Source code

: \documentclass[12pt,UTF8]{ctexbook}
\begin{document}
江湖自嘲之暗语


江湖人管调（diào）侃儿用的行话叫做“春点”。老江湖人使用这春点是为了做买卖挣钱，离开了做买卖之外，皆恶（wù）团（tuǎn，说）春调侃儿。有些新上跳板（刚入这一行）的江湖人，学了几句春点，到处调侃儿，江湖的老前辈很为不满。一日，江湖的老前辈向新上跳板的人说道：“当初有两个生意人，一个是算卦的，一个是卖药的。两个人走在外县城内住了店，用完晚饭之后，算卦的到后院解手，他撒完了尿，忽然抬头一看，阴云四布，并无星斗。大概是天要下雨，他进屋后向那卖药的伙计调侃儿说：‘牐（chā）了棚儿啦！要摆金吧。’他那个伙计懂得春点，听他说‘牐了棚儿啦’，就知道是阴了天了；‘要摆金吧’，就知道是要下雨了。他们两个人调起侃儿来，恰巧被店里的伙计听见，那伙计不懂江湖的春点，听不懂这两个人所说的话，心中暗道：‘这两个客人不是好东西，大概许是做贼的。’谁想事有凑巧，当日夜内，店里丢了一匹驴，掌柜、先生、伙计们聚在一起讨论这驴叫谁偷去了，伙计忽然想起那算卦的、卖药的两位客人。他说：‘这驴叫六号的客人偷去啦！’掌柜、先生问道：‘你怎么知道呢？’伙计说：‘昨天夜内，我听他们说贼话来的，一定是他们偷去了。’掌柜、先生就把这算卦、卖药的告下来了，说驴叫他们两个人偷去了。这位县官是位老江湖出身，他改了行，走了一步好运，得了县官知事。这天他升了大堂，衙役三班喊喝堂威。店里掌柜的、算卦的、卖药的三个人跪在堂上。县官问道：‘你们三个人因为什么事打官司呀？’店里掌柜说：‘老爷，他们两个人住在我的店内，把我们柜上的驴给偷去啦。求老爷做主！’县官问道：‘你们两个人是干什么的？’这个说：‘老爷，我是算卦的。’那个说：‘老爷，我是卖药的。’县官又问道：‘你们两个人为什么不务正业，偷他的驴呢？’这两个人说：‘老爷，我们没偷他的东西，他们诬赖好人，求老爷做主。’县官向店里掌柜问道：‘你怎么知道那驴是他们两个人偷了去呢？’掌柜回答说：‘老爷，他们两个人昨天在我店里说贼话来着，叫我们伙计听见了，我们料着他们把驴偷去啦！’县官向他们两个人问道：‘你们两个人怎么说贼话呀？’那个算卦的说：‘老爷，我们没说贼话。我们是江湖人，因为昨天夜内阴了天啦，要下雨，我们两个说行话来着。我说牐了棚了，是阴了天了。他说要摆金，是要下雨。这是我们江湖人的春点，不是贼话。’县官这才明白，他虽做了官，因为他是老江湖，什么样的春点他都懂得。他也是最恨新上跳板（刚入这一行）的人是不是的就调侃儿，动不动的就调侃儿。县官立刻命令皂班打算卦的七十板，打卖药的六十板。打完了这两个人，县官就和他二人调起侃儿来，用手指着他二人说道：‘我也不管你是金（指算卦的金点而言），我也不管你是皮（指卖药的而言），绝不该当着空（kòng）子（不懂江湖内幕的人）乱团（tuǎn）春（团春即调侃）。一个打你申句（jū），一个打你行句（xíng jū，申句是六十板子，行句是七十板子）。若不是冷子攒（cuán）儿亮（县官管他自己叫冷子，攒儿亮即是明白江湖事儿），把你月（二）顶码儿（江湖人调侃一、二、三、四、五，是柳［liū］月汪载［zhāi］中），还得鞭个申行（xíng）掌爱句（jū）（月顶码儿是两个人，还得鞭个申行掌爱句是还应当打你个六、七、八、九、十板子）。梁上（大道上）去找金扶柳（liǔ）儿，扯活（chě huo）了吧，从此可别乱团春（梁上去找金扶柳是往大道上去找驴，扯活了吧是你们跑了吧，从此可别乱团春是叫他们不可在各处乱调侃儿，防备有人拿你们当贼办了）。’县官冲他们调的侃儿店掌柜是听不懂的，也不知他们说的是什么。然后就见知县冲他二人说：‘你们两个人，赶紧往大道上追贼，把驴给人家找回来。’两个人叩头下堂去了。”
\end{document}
....
(What is needed): Copy out the material above in full so that every line matches the original.

(Written solution):
Source code

: \documentclass[12pt,UTF8]{ctexbook}
\begin{document}
江湖自嘲之暗语


江湖人管调（diào）侃儿用的行话叫做“春点”。老江湖人使用这春点是为了做买卖挣钱，离开了做买卖之外，皆恶（wù）团（tuǎn，说）春调侃儿。有些新上跳板（刚入这一行）的江湖人，学了几句春点，到处调侃儿，江湖的老前辈很为不满。一日，江湖的老前辈向新上跳板的人说道：“当初有两个生意人，一个是算卦的，一个是卖药的。两个人走在外县城内住了店，用完晚饭之后，算卦的到后院解手，他撒完了尿，忽然抬头一看，阴云四布，并无星斗。大概是天要下雨，他进屋后向那卖药的伙计调侃儿说：‘牐（chā）了棚儿啦！要摆金吧。’他那个伙计懂得春点，听他说‘牐了棚儿啦’，就知道是阴了天了；‘要摆金吧’，就知道是要下雨了。他们两个人调起侃儿来，恰巧被店里的伙计听见，那伙计不懂江湖的春点，听不懂这两个人所说的话，心中暗道：‘这两个客人不是好东西，大概许是做贼的。’谁想事有凑巧，当日夜内，店里丢了一匹驴，掌柜、先生、伙计们聚在一起讨论这驴叫谁偷去了，伙计忽然想起那算卦的、卖药的两位客人。他说：‘这驴叫六号的客人偷去啦！’掌柜、先生问道：‘你怎么知道呢？’伙计说：‘昨天夜内，我听他们说贼话来的，一定是他们偷去了。’掌柜、先生就把这算卦、卖药的告下来了，说驴叫他们两个人偷去了。这位县官是位老江湖出身，他改了行，走了一步好运，得了县官知事。这天他升了大堂，衙役三班喊喝堂威。店里掌柜的、算卦的、卖药的三个人跪在堂上。县官问道：‘你们三个人因为什么事打官司呀？’店里掌柜说：‘老爷，他们两个人住在我的店内，把我们柜上的驴给偷去啦。求老爷做主！’县官问道：‘你们两个人是干什么的？’这个说：‘老爷，我是算卦的。’那个说：‘老爷，我是卖药的。’县官又问道：‘你们两个人为什么不务正业，偷他的驴呢？’这两个人说：‘老爷，我们没偷他的东西，他们诬赖好人，求老爷做主。’县官向店里掌柜问道：‘你怎么知道那驴是他们两个人偷了去呢？’掌柜回答说：‘老爷，他们两个人昨天在我店里说贼话来着，叫我们伙计听见了，我们料着他们把驴偷去啦！’县官向他们两个人问道：‘你们两个人怎么说贼话呀？’那个算卦的说：‘老爷，我们没说贼话。我们是江湖人，因为昨天夜内阴了天啦，要下雨，我们两个说行话来着。我说牐了棚了，是阴了天了。他说要摆金，是要下雨。这是我们江湖人的春点，不是贼话。’县官这才明白，他虽做了官，因为他是老江湖，什么样的春点他都懂得。他也是最恨新上跳板（刚入这一行）的人是不是的就调侃儿，动不动的就调侃儿。县官立刻命令皂班打算卦的七十板，打卖药的六十板。打完了这两个人，县官就和他二人调起侃儿来，用手指着他二人说道：‘我也不管你是金（指算卦的金点而言），我也不管你是皮（指卖药的而言），绝不该当着空（kòng）子（不懂江湖内幕的人）乱团（tuǎn）春（团春即调侃）。一个打你申句（jū），一个打你行句（xíng jū，申句是六十板子，行句是七十板子）。若不是冷子攒（cuán）儿亮（县官管他自己叫冷子，攒儿亮即是明白江湖事儿），把你月（二）顶码儿（江湖人调侃一、二、三、四、五，是柳［liū］月汪载［zhāi］中），还得鞭个申行（xíng）掌爱句（jū）（月顶码儿是两个人，还得鞭个申行掌爱句是还应当打你个六、七、八、九、十板子）。梁上（大道上）去找金扶柳（liǔ）儿，扯活（chě huo）了吧，从此可别乱团春（梁上去找金扶柳是往大道上去找驴，扯活了吧是你们跑了吧，从此可别乱团春是叫他们不可在各处乱调侃儿，防备有人拿你们当贼办了）。’县官冲他们调的侃儿店掌柜是听不懂的，也不知他们说的是什么。然后就见知县冲他二人说：‘你们两个人，赶紧往大道上追贼，把驴给人家找回来。’两个人叩头下堂去了。”
\end{document}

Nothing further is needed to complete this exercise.